Let the experts speak

In Writing techniques on 15 Jul 2010 at 3:02 pm

This week I was reading a long story, written for our HMB Review magazine, on the importance of kids’ unstructured play over the summer. I got to this passage fairly early on and just wanted to hug the neck of the writer:

… And that’s exactly what children need, says Kenneth Ginsberg, an associate professor of pediatrics at the University of Pennsylvania School of Medicine. Ginsberg authored a 2007 report with the American Society of Pediatrics on the benefits of learning from play.  It used to be that summertime meant that kids would roam the streets until twilight and read whatever they wanted. But then a host of studies noted “summer learning loss” and how American children were falling behind, said Ginsberg. Partly as a result, children were shuttled from day camp to soccer practice to violin lessons to swimming classes. There wasn’t time to do everything, and playtime was lost.  And that’s a problem, Ginsberg says, since play is key in socialization, discovery, cognitive development and honing of interests. Plus, it’s the stuff of childhood.

A Kelton Research poll in 2008 found that nearly four out of five parents believe that children aren’t getting enough physical playtime on a daily basis, and Kohler (a local parent quoted earlier I the story) is determined to change that — in her family at least. And she’s not alone…

The author is Review intern Amy Julia Harris. (The photos accompanying this post were taken by Review photographer Lars Howlett and feature the Kohler family, which is prominent in this story.) Amy accomplished something I have been preaching for years: She provided outside context to our local situation. She did so by seeking experts in the field. And she did it in a way that is perfectly seamless.

Sounds difficult, right?

“I literally just Googled around,” she said. She sought out academics who had an interest in the field and it turned out they weren’t hard to find. Amy, a student at Stanford University, also called her own school for another story and found just the regional expert necessary to lend credence to what the locals were saying.

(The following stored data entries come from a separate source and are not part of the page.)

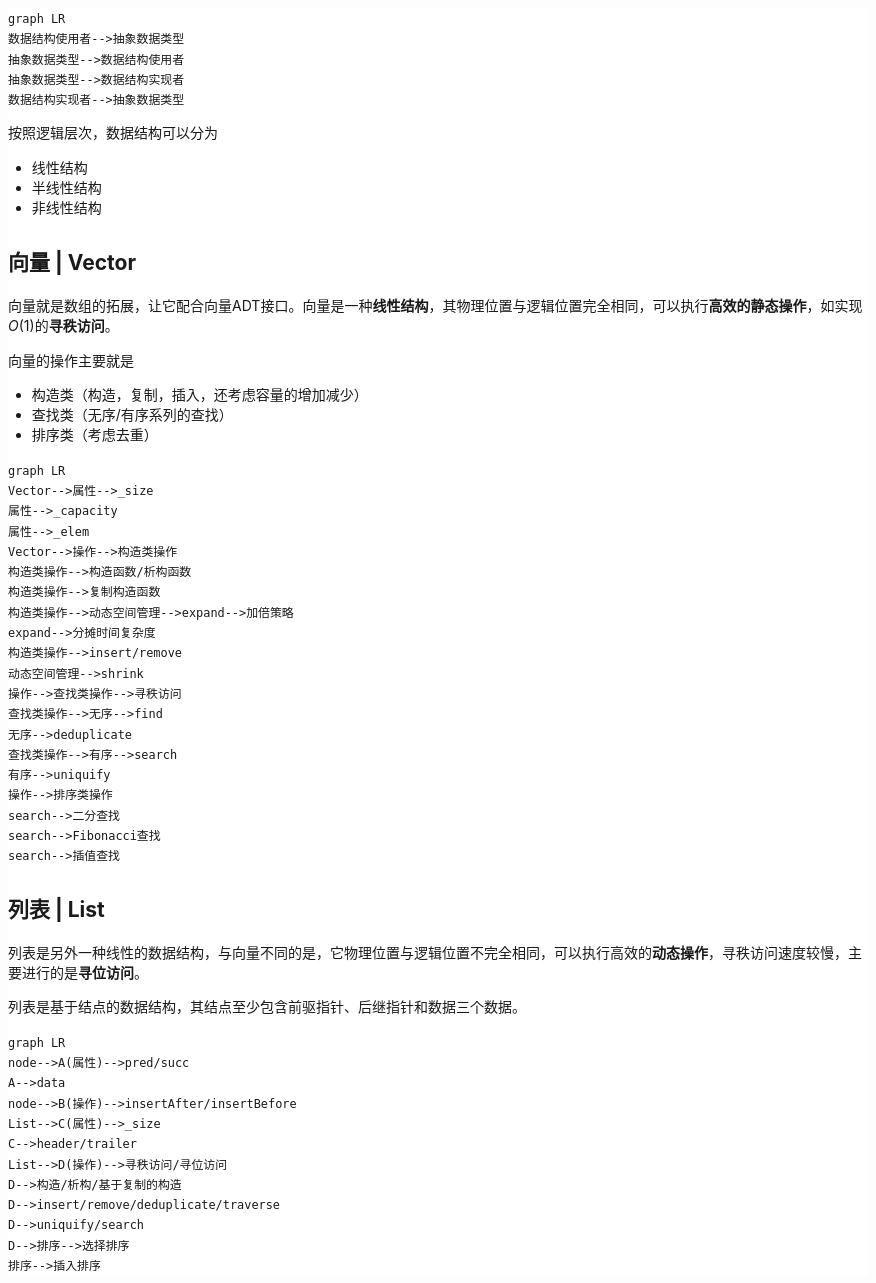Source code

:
 ```mermaid
graph LR
数据结构使用者-->抽象数据类型
抽象数据类型-->数据结构使用者
抽象数据类型-->数据结构实现者
数据结构实现者-->抽象数据类型
```

按照逻辑层次，数据结构可以分为

- 线性结构
- 半线性结构
- 非线性结构

## 向量 | Vector

向量就是数组的拓展，让它配合向量ADT接口。向量是一种**线性结构**，其物理位置与逻辑位置完全相同，可以执行**高效的静态操作**，如实现$O(1)$的**寻秩访问**。

向量的操作主要就是

- 构造类（构造，复制，插入，还考虑容量的增加减少）
- 查找类（无序/有序系列的查找）
- 排序类（考虑去重）

```mermaid
graph LR
Vector-->属性-->_size
属性-->_capacity
属性-->_elem
Vector-->操作-->构造类操作
构造类操作-->构造函数/析构函数
构造类操作-->复制构造函数
构造类操作-->动态空间管理-->expand-->加倍策略
expand-->分摊时间复杂度
构造类操作-->insert/remove
动态空间管理-->shrink
操作-->查找类操作-->寻秩访问
查找类操作-->无序-->find
无序-->deduplicate
查找类操作-->有序-->search
有序-->uniquify
操作-->排序类操作
search-->二分查找
search-->Fibonacci查找
search-->插值查找
```

## 列表 | List

列表是另外一种线性的数据结构，与向量不同的是，它物理位置与逻辑位置不完全相同，可以执行高效的**动态操作**，寻秩访问速度较慢，主要进行的是**寻位访问**。

列表是基于结点的数据结构，其结点至少包含前驱指针、后继指针和数据三个数据。

```mermaid
graph LR
node-->A(属性)-->pred/succ
A-->data
node-->B(操作)-->insertAfter/insertBefore
List-->C(属性)-->_size
C-->header/trailer
List-->D(操作)-->寻秩访问/寻位访问
D-->构造/析构/基于复制的构造
D-->insert/remove/deduplicate/traverse
D-->uniquify/search
D-->排序-->选择排序
排序-->插入排序
```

I think I’ve mentioned another way to find experts in the past. I’m sure many of you already know of “profnet.” It’s a well-known way for journalists to connect with PR representatives at universities and corporations. Simply create a login, make a query and you may well hear from just the right source. (Of course, these sources want the publicity… so you have to be careful about allowing them free rein to shill.) Using Twitter is another good way to find experts.

Context is missing in too many news stories today. Don’t merely take the locals’ word that, for example, unstructured play is important. Seek corroborating evidence. I just may hug your neck.